Philip K. Dick
Ubik
CHAPTER 1.
Friends, this is clean-up time and we’re discounting all our silent, electric Ubiks by this much money. Yes, we’re throwing away the blue-book. And remember: every Ubik on our lot has been used only as directed.
At three-thirty A. M. on the night of June 5, 1992, the top telepath in the Sol System fell off the map in the offices of Runciter Associates in New York City. That started vid-phones ringing. The Runciter organization had lost track of too many of Hollis’ psis during the last two months; this added disappearance wouldn’t do.
“Mr. Runciter? Sorry to bother you.” The technician in charge of the night shift at the map room coughed nervously as the massive, sloppy head of Glen Runciter swam up to fill the vidscreen. “We got this news from one of our inertials. Let me look.” He fiddled with a disarranged stack of tapes from the recorder which monitored incoming messages. “Our Miss Dorn reported it; as you may recall she had followed him to Green River, Utah, where-“
Sleepily, Runciter grated, “Who? I can’t keep in mind at all times which inertials are following what teep or precog.” With his hand he smoothed down his ruffled gray mass of wirelike hair. “Skip the rest and tell me which of Hollis’ people is missing now.”
“S. Dole Melipone,” the technician said.
“What? Melipone’s gone? You kid me.”
“I not kid you,” the technician assured him. “Edie Dorn and two other inertials followed him to a motel named the Bonds of Erotic Polymorphic Experience, a sixty-unit sub-surface structure catering to businessmen and their hookers who don’t want to be entertained. Edie and her colleagues didn’t think he was active, but just to be on the safe side we had one of our own telepaths, Mr. G. G. Ashwood, go in and read him. Ashwood found
a scramble pattern surrounding Melipone’s mind, so he couldn’t do anything; he therefore went back to Topeka, Kansas, where he’s currently scouting a new possibility.”

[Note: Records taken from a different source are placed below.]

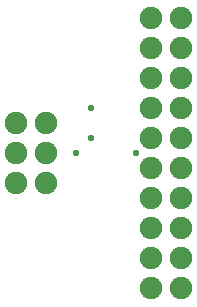
<source format=gts>
%FSLAX46Y46*%
%MOMM*%
%AMPS11*
1,1,1.900000,0.000000,0.000000*
%
%ADD11PS11*%
%AMPS10*
1,1,1.900000,0.000000,0.000000*
%
%ADD10PS10*%
%AMPS12*
1,1,0.550000,0.000000,0.000000*
%
%ADD12PS12*%
G01*
%LPD*%
G01*
%LPD*%
G75*
D10*
X12700000Y11430000D03*
D10*
X12700000Y3810000D03*
D10*
X10160000Y3810000D03*
D10*
X10160000Y6350000D03*
D10*
X12700000Y-3810000D03*
D10*
X12700000Y-8890000D03*
D10*
X12700000Y6350000D03*
D10*
X12700000Y-1270000D03*
D10*
X10160000Y-8890000D03*
D10*
X10160000Y-1270000D03*
D10*
X10160000Y11430000D03*
D10*
X12700000Y1270000D03*
D10*
X10160000Y1270000D03*
D10*
X12700000Y-6350000D03*
D10*
X10160000Y-11430000D03*
D10*
X12700000Y8890000D03*
D10*
X10160000Y-6350000D03*
D10*
X12700000Y-11430000D03*
D10*
X10160000Y8890000D03*
D10*
X10160000Y-3810000D03*
D11*
X1270000Y0D03*
D11*
X-1270000Y2540000D03*
D11*
X1270000Y2540000D03*
D11*
X-1270000Y-2540000D03*
D11*
X-1270000Y0D03*
D11*
X1270000Y-2540000D03*
D12*
X3810000Y0D03*
D12*
X5080000Y3810000D03*
D12*
X5080000Y1270000D03*
D12*
X8890000Y0D03*
M02*

</source>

Runciter, more awake now, had lit a cigarette; chin in hand, he sat propped up somberly, smoke drifting across the scanner of his end of the bichannel circuit. “You’re sure the teep was Melipone? Nobody seems to know what he looks like; he must use a different physiognomic template every month. What about his field?”
“We asked Joe Chip to go in there and run tests on the magnitude and minitude of the field being generated there at the Bonds of Erotic Polymorphic Experience Motel. Chip says it registered, at its height, 68.2 blr units of telepathic aura, which only Melipone, among all the known telepaths, can produce.” The technician finished, “So that’s where we stuck Melipone’s identflag on the map. And now he – it – is gone.”
“Did you look on the floor? Behind the map?”
“It’s gone electronically. The man it represents is no longer on Earth or, as far as we can make out, on a colony world either.”
Runciter said, “I’ll consult my dead wife.”
“It’s the middle of the night. The moratoriums are closed now.”
“Not in Switzerland,” Runciter said, with a grimacing smile, as if some repellent midnight fluid had crept up into his aged throat. “Goodeve.” Runciter hung up.
As owner of the Beloved Brethren Moratorium, Herbert Schoenheit von Vogelsang, of course, perpetually came to work before his employees. At this moment, with the chilly, echoing building just beginning to stir, a worried-looking clerical individual with nearly opaque glasses and wearing a tabby-fur blazer and pointed yellow shoes waited at the reception counter, a claim-check stub in his hand.